* **Supplied information**
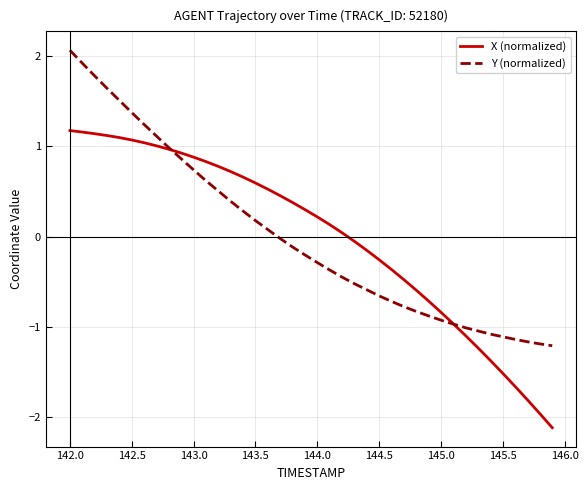

Rank the series by their maximum value, from lowest to highest.

X (normalized), Y (normalized)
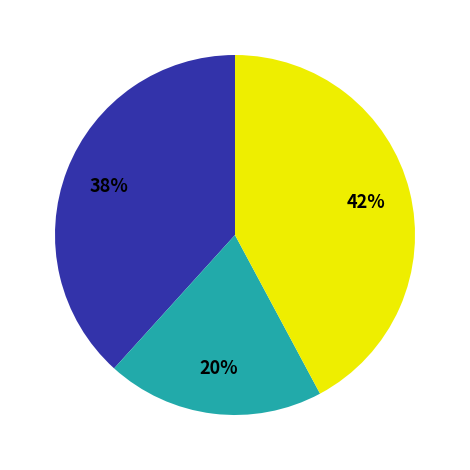

Is there any slice that represents more than half of the pie?

No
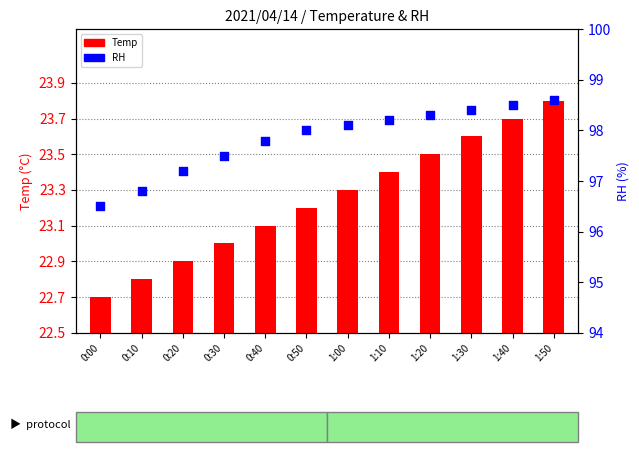

Which series has the largest Y range (max minus min)?

RH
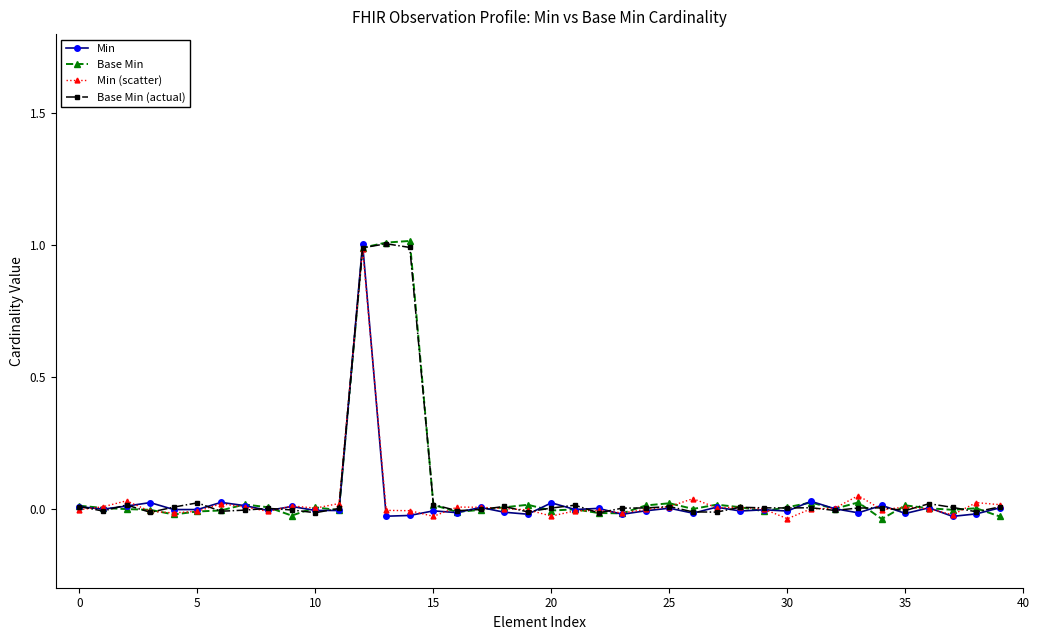

Which series has the largest range (max minus min)?

Base Min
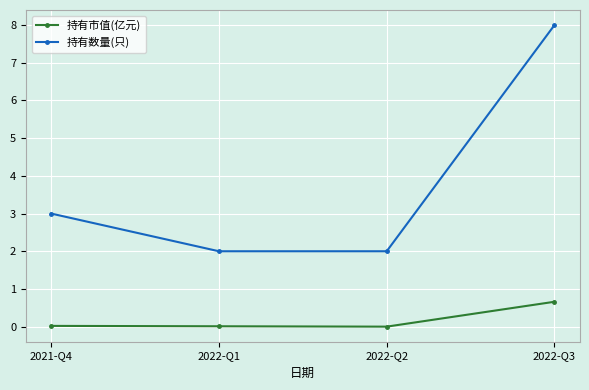

Which label corresponds to the largest value in the chart?

2022-Q3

* **Task item**
Reproduce every line of the data above verbatim, omitting the pictures.

* **Task solution**
Rank the series by their maximum value, from lowest to highest.

X (normalized), Y (normalized)

Is there any slice that represents more than half of the pie?

No

Which series has the largest Y range (max minus min)?

RH

Which series has the largest range (max minus min)?

Base Min

Which label corresponds to the largest value in the chart?

2022-Q3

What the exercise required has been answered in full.